If an MRO agreement (regulated by German law) requires an airline to pay a monthly or annual minimum or if the payment of PBH relates to scheduled and non-actual flight hours and the contract does not contain a contractual provision on the adjustment of the airline`s payment obligations, the airline may base its right to payment adjustment – with respect to the effects of COVID-19 – on Section 313 Civil Code. In Germany, there are still no court decisions concerning Section 313 and the COVID-19 crisis. However, in the German legal literature, there is an ongoing debate on this subject, and the prevailing opinion of COVID-19 and its implications is an «unpredictable, uncontrollable, unprecedented event» that gives a valid reason for the application of Section 313. A section 313 right does not result in the termination of a contract or a result that allows an airline to suspend its payments altogether.

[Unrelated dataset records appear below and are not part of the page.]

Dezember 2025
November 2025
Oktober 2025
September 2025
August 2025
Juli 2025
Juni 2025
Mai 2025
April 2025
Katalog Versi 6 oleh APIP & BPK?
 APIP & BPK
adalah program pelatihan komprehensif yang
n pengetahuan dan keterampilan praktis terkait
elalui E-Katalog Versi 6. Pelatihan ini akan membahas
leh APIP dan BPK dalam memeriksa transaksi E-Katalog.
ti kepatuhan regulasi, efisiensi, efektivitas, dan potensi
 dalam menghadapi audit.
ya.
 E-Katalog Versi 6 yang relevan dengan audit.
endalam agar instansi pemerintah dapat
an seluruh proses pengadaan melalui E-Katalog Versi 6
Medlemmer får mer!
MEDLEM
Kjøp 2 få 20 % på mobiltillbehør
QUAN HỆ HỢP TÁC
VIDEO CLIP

On the contrary, it will result in an adjustment of certain payment obligations that would take into account the interests of both parties. The possible results are multiple and depend on the actual provisions of the OAR agreement and the bargaining power of each party, as these cases will rarely be brought to justice. All contracts under German law are subject to contractual rights to accommodate payment obligations in PBH contracts. This is an exception to the general rule that each party must comply with the contractual obligations it has agreed to once (pacta sunt servanda). Therefore, this statutory provision must be narrowly understood and only applies if, for reasons outside the scope of risk of both parties, the parties` assumptions of principle have changed significantly, resulting in unacceptable harshness for a party that is no longer in compliance with the law. The underlying idea of Section 313 is to reassess risk allocation in a situation where contractual risk has become unfair for reasons not controlled by the parties. While the economic risk inherent in a contract remains for the party actively taking such a risk in an agreement, the risk resulting from an unpredictable situation outside of contract that entails an excessive burden on a single party should be shared by both parties as a «risk-carrying partnership». In Charman, the applicant claimed the cost of a medical assessment of USD 420.00 (including VAT).

The report was collected by a medical agency that was not a party to the OAR agreement.